Guatemala’s President, at UN debate, pledges open government, zero-tolerance for corruption

23 Sep 2016

Guatemala’s President, at UN debate, pledges open government, zero-tolerance for corruption

695340-guatemala.jpg Addressing the United Nations General Assembly today, the President of Guatemala, Jimmy Morales, voiced his commitment to fight the corruption that weakens institutions.

“Regarding transparency, we are committed to a zero tolerance for corruption and, to that end, open government has become one of the fundamental pillars of our administration,” Mr. Morales told the Assembly’s annual debate.

The election of the new Government was an expression of the discontent among the population, he said, stressing that a reconstruction of society is required, and transparency in governance, healthcare, education and development needs to be improved.

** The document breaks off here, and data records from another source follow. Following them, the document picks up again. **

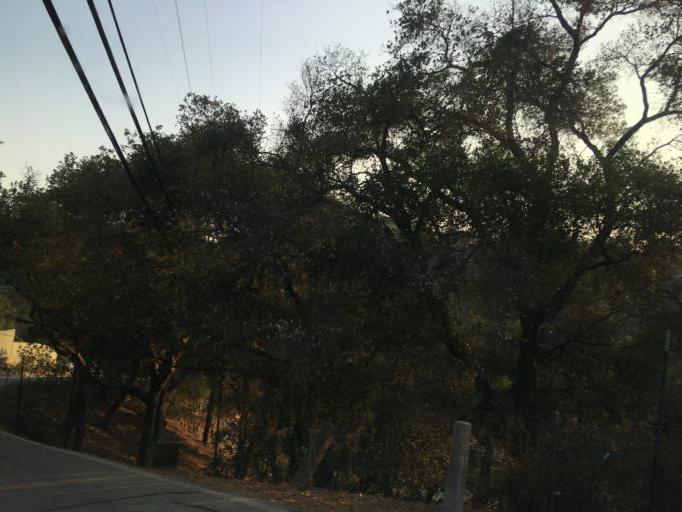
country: US
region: California
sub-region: Los Angeles County
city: Topanga
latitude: 34.0805
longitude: -118.5991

He explained that corruption has weakened the country’s institutions and hampered development. The Government has made primary education and the effective management of hospitals, nutrition and maternal health top priorities.

However, he said, challenges in the areas of human rights and tackling climate change remain. His Government seeks to engage further with the UN Human Rights Council to address relevant issues.

He went on to express his profound admiration for migrants in Guatemala and their hard work. “They are unsung heroes, model citizens in every part of the world who have rights and a greater human dignity,” he said, noting that the Government is adamant about their protection during all stages of migration.

With regard to the 2030 Agenda, he noted that it is in line with the country’s 2032 K’atun National Development Plan.

He also called for strengthened international dialogue and cooperation to prevent future conflicts in the region, stressing the need to maintain peace and strengthen the rule of law. Guatemala will continue to support UN peacekeeping missions worldwide and remains concerned about the ongoing conflicts in Syria, Mali and Sudan, he said.